**Document passage**

[Start of Attachment]

# What size inverter??



## fdhadi (May 9, 2005)

Bit strange this one. 

Our local ice cream lady was asking me about inverters and if I would know what size inverter she would need to run a slush machine in the ice cream van. I wasn't sure myself so I thought I would ask on here. 
The Slush machine is 530 Watt 230-240 50 1 what ever that means. 

Could anyone help please?


----------



## Tezmcd (Aug 3, 2009)

Watts are amps x volts 


in very very rough terms (no calculator to hand) 500 Watts are about 2 amps at 240V


So simple maths means 500W (Volts X amps) at 24V means about 10X more amps than at 240V - so that is say 20 amps


But at 12V we can double that to 40 amps


So a 530 watt machine will probably need a 1000W inverter because of inefficiency and other magic stuff that gets too boring


Her Ice cream van battery "might" be a 80Amps per hour battery or similar


She could probably run it for about 45 minutes from a fully charged battery and after that it would fail and she would need the AA to be able to start her van and get home


................all the above posted whilst slightly drunk, not allowing for the engine to be running all the time and many many other factors that I cant even think of 


bottom line is probably a bad idea ................ but as I said I'm a bit drunk


I'm sure someone will be along to tell you that if you put a 1 megawatt solar panel on the roof and possibly a wind turbine too its all quite possible


----------



## Pudsey_Bear (Sep 25, 2008)

Simply put you need to have an inverter twice the wattage of whatever you intend using at max usage, then once you've worked out the amps, you then need to have the correct size battery bank to run it.


----------



## fdhadi (May 9, 2005)

Thanks for the replies Tezmcd & Kev. I'm still not quite I understand but will pass this info on and hope it helps.


----------

[End of Attachment]

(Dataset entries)
[Start of Attachment]

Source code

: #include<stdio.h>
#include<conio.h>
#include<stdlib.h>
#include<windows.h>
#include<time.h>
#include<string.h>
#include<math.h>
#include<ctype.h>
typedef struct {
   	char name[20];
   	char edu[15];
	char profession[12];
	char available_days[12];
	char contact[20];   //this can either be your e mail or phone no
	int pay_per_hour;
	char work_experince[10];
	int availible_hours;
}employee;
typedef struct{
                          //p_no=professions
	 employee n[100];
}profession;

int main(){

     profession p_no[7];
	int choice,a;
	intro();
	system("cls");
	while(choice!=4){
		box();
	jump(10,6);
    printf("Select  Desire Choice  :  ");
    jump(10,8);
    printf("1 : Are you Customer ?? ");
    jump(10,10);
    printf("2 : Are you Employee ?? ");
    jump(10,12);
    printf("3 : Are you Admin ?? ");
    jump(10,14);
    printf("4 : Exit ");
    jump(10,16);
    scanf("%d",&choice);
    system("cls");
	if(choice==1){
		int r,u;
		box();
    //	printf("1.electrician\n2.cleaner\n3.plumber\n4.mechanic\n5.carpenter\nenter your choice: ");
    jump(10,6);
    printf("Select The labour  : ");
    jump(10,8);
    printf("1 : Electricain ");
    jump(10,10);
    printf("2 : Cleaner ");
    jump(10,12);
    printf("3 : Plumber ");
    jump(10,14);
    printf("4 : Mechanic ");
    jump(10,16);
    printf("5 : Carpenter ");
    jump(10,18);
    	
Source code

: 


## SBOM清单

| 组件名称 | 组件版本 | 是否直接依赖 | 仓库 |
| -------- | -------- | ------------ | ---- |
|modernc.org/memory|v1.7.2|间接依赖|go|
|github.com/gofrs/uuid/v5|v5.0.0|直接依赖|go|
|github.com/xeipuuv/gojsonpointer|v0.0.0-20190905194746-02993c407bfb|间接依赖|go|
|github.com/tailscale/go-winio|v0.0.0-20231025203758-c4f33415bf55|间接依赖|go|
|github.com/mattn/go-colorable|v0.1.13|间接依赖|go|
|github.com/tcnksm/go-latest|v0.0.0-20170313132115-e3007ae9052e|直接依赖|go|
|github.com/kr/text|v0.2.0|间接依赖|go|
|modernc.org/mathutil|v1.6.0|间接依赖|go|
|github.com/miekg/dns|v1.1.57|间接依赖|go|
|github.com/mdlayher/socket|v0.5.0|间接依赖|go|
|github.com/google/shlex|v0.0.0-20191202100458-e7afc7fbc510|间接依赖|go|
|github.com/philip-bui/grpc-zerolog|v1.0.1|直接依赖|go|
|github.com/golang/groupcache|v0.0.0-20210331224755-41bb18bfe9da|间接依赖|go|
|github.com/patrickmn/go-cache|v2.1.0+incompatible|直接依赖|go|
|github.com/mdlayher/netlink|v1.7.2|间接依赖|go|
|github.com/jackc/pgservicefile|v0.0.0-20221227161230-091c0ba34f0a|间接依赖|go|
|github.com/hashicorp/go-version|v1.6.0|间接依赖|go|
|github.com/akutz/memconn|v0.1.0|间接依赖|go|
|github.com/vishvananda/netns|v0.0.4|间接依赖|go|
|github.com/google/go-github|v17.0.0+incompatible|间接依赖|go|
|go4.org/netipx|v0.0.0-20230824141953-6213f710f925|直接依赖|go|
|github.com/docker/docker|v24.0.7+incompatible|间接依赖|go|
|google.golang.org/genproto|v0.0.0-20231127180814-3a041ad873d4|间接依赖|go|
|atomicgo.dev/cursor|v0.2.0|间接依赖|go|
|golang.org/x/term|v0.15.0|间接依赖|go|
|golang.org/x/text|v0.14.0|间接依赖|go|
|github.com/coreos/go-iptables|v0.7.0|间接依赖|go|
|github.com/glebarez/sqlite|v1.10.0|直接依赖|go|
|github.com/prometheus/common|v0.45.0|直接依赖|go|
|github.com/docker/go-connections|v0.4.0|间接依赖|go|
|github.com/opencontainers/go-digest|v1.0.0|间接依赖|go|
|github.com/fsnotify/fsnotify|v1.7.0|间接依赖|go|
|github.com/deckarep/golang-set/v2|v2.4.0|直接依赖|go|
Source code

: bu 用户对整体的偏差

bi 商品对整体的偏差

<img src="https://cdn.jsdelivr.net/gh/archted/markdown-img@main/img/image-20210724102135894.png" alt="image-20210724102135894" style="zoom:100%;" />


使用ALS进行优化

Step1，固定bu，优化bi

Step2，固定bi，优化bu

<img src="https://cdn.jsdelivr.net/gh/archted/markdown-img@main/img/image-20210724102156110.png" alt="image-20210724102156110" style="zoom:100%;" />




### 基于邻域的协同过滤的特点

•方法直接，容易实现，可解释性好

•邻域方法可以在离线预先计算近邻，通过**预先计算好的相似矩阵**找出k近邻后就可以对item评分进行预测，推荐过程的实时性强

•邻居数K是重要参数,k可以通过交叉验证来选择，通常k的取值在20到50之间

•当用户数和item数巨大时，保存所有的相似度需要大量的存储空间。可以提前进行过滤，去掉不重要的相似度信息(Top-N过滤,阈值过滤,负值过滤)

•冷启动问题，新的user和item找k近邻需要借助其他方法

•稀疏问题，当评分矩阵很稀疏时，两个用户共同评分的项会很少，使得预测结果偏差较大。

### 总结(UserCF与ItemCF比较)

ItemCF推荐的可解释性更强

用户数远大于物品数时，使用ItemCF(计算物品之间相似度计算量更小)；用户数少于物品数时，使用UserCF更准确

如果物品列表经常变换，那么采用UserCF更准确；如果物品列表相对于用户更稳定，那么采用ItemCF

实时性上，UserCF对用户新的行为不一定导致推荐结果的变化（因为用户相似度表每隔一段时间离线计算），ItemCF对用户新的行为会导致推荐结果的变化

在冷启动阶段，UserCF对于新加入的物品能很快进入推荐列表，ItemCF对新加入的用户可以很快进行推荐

[End of Attachment]

**Exercises to complete**
(A) In the forum thread about inverter size, what size inverter does Tezmcd say a 530 watt machine will probably need?
(B) Retype the forum thread about inverter size from "I'm sure someone" up to and including "bank to run it.".

**Expected outputs**
(A) A 1000W inverter.

(B)
I'm sure someone will be along to tell you that if you put a 1 megawatt solar panel on the roof and possibly a wind turbine too its all quite possible


----------



## Pudsey_Bear (Sep 25, 2008)

Simply put you need to have an inverter twice the wattage of whatever you intend using at max usage, then once you've worked out the amps, you then need to have the correct size battery bank to run it.